WORK ORDER 1: In the energy passage, how many Chinese have methane digestors as part of their homes?
WORK ORDER 2: Transcribe the section of the energy passage between "Wrong issue!" and "be the issue.", inclusive.
WORK ORDER 3:
Decide whether each statement agrees with the energy passage, answering yes or no and quoting the deciding words.
(a) The solar installation company's sales have doubled in each of the last three years.
(b) NEX is a heavily traded index of renewable energy companies.
(c) The university web page explained how its methane-to-methanol system works.

=== PASSAGE ===

Like many here been following energy and bio-fuels for a long time. Read the complete spectrum of info on bio-diesel. Been looking at methane. There's the prize question (literally.) Whoever successfully solves the problem of economically converting methane to methanol will be sitting pretty.
Found a netpage from U. of Michigan (pretty certain) that seemed to claim success but due to patent applications and the various rights of the school and researchers no explanation of the system was posted, and the page was dated at least 18 mos prior.
Also looked into methane digestors wrt residential sanitary waste treatment. Found out that 5 million Chinese have digestors as part of their homes. Gas capture and use (from posted pictures) is done as simply and harmoniously as possible. The precessed solids are suitable as fertilizer for certain applications.
Friedman is a slut to success. Thought the new empire would sustain his dreams of glitter, so he turned tricks for the administration. Now he's whoring around with big energy. The Anna Nicole of capitalistic boosterism. I'll have your baby, please!
A blurb in the news section of a Scientific American within the last year reported a poll taken of researchers in related fields judged bio-diesel the "best" choice for development.
Wrong issue!
As we (mankind) hit the serious impact of peak oil, the issue will not be global warming but access to energy. Those of us still left on the planet will increasingly be concerned about just getting our next erg (unit of energy) and not about how that erg was produced. The problem is that the net amount of ergs we can produce with declining oil (and then increasingly declining coal) will not come close to supporting the minimal needs of the population of the earth. We will then do ANYTHING for energy. In that very rational scenario, global warming will be a relatively non-issue. Not killing each other over access to heat and light will be the issue.
If you think nuclear power is a good idea, go to Ebay and buy a documentary titled "Beyond Treason", Netflix doesn't have it. You will see how the uranium waste from the reactors is disposed of by the DOD in armaments. Large areas of Iraq are now uninhabitable, unless you don't mind lukemia, because of the tons of "depleated" uranium we have dumped there. It is also the cause of the tens of thousands of vets suffering Gulf War Syndrome.
If you think renewable energy is unproven and just some kind of lark that won't go anywhere, go to Marketwatch.com and look up the NEX ticker symbol. NEX is an untraded index of 80 renewable energy companies. Call up the 2-yr price graph then click the buttons on the left to compare this sector to the S&P500 and other common indexes. You will probably go "Wow"!
Our company installs solar systems and I can tell you that our sales have doubled each of the last 3 years. It's booming. People who have checked out the math are buying because of the very real long-term financial benefits, not really for the ecological reasons. Anyone who thinks that solar financials don't work, is not making a fully informed analysis. An article in the 4/14 NY Times business section makes that claim. The major mistake made is comparing solar returns to any other investment. Almost no other investment can eliminate your never-ending monthly electric bill. So, a solar investment should be compared to the non-investment of "renting" electricity from the utility company. When you do that, the benefits stand out in stark relief and you start trying to figure out how fast you can get it installed so you stop blowing all that money each month!

=== SUPPLIED DATA ===

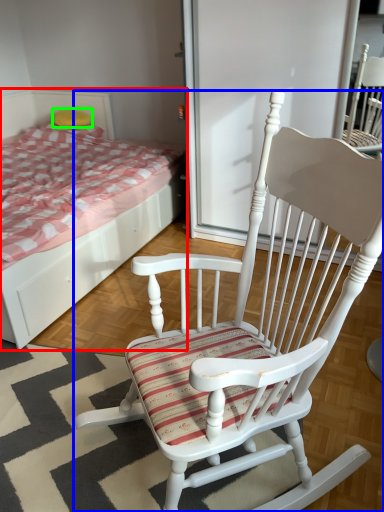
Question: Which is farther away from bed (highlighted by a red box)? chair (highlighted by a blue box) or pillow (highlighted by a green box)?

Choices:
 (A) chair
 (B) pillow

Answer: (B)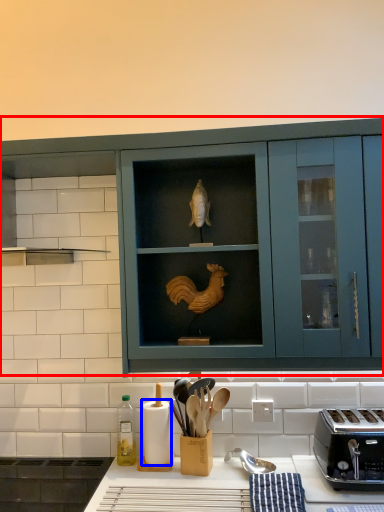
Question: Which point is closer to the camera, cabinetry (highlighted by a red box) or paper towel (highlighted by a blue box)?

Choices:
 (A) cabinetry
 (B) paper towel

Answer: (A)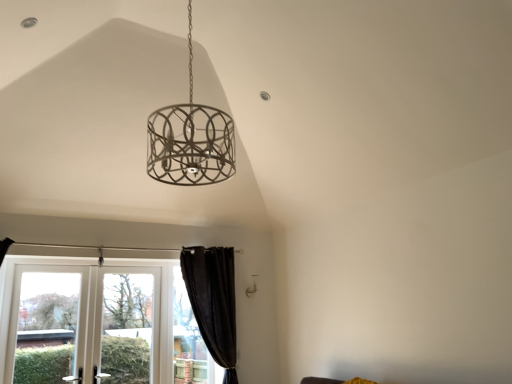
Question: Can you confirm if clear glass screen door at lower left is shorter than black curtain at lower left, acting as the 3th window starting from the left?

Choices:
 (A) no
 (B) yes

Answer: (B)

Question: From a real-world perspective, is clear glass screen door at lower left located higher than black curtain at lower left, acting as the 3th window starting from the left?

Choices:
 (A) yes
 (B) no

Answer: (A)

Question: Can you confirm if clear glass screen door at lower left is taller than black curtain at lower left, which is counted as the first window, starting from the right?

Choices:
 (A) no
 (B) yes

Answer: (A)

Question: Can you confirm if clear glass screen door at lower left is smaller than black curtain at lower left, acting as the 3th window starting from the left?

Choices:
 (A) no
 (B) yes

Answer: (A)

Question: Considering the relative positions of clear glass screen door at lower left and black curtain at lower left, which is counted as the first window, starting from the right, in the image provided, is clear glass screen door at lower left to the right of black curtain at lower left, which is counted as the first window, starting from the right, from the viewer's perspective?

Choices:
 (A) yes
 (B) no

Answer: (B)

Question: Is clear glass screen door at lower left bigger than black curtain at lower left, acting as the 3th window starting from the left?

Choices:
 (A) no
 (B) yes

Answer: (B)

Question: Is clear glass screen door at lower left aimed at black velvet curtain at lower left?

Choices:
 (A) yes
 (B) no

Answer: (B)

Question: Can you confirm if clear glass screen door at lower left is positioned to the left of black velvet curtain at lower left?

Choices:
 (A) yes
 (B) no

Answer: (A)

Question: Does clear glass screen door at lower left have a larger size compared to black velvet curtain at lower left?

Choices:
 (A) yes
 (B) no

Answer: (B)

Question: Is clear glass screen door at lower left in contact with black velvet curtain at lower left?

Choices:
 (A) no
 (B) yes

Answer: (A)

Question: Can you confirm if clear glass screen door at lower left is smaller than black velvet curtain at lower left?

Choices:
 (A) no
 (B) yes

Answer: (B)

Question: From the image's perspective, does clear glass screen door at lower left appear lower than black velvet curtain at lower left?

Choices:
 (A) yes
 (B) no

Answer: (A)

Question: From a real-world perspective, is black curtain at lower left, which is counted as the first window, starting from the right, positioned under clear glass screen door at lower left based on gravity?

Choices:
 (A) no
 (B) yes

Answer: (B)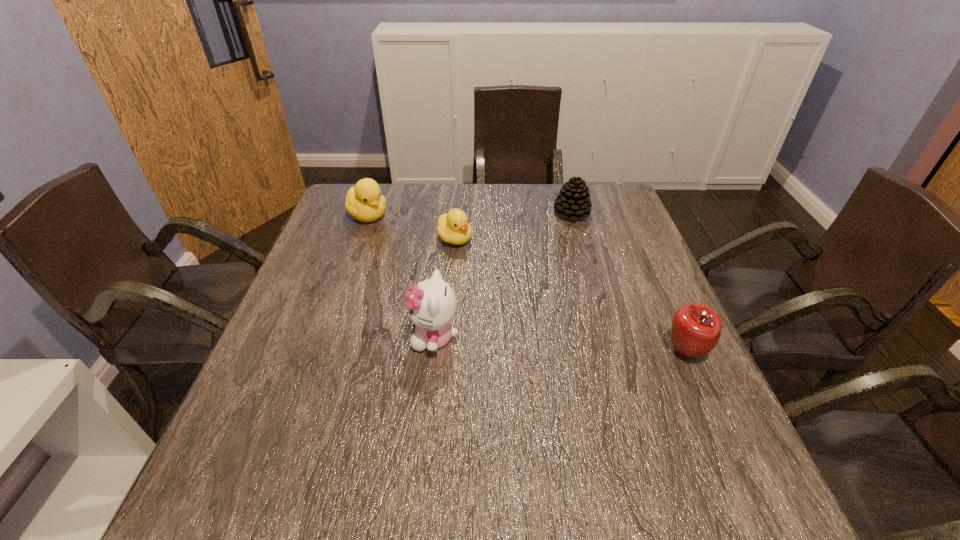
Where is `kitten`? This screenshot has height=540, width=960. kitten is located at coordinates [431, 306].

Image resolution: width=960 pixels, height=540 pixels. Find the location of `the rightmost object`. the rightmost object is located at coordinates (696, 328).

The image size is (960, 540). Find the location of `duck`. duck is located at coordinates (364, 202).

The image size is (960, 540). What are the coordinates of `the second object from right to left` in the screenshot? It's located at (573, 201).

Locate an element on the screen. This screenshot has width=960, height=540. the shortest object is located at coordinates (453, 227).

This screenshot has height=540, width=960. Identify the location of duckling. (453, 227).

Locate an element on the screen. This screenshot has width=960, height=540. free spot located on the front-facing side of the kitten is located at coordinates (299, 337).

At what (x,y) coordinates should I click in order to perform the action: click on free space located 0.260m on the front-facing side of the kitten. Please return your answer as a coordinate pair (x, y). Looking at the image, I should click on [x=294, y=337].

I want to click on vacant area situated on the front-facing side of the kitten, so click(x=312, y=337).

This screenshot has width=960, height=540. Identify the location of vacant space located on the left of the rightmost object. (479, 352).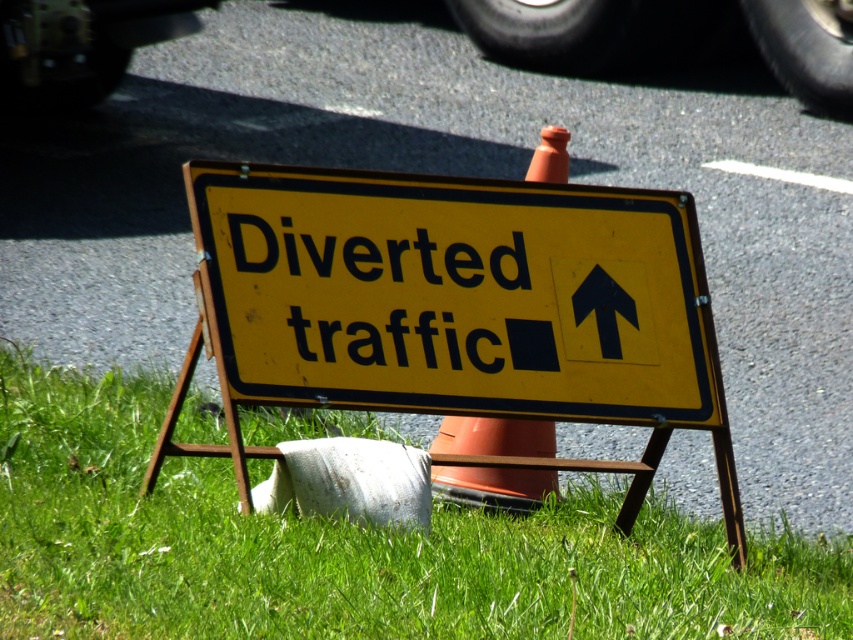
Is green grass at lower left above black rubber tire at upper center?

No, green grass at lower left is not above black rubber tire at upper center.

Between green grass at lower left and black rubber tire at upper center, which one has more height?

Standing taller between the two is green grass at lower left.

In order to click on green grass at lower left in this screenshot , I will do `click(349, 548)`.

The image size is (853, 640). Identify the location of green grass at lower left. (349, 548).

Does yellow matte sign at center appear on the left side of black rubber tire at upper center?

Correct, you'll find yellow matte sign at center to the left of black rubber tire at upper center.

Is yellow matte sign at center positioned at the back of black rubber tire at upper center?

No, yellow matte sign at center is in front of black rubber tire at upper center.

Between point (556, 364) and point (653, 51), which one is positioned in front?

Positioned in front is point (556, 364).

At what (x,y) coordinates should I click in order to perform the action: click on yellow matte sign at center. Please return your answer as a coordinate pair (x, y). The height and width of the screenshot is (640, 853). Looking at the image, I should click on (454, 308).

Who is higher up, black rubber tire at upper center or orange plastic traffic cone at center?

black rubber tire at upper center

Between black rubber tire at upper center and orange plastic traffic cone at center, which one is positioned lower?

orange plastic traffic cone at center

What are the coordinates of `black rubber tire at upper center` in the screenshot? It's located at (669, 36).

===

YOUR SOLUTION 1: 5 million

YOUR SOLUTION 2:
Wrong issue!
As we (mankind) hit the serious impact of peak oil, the issue will not be global warming but access to energy. Those of us still left on the planet will increasingly be concerned about just getting our next erg (unit of energy) and not about how that erg was produced. The problem is that the net amount of ergs we can produce with declining oil (and then increasingly declining coal) will not come close to supporting the minimal needs of the population of the earth. We will then do ANYTHING for energy. In that very rational scenario, global warming will be a relatively non-issue. Not killing each other over access to heat and light will be the issue.

YOUR SOLUTION 3:
(a) Yes: "our sales have doubled each of the last 3 years."
(b) No: "NEX is an untraded index of 80 renewable energy companies."
(c) No: "no explanation of the system was posted"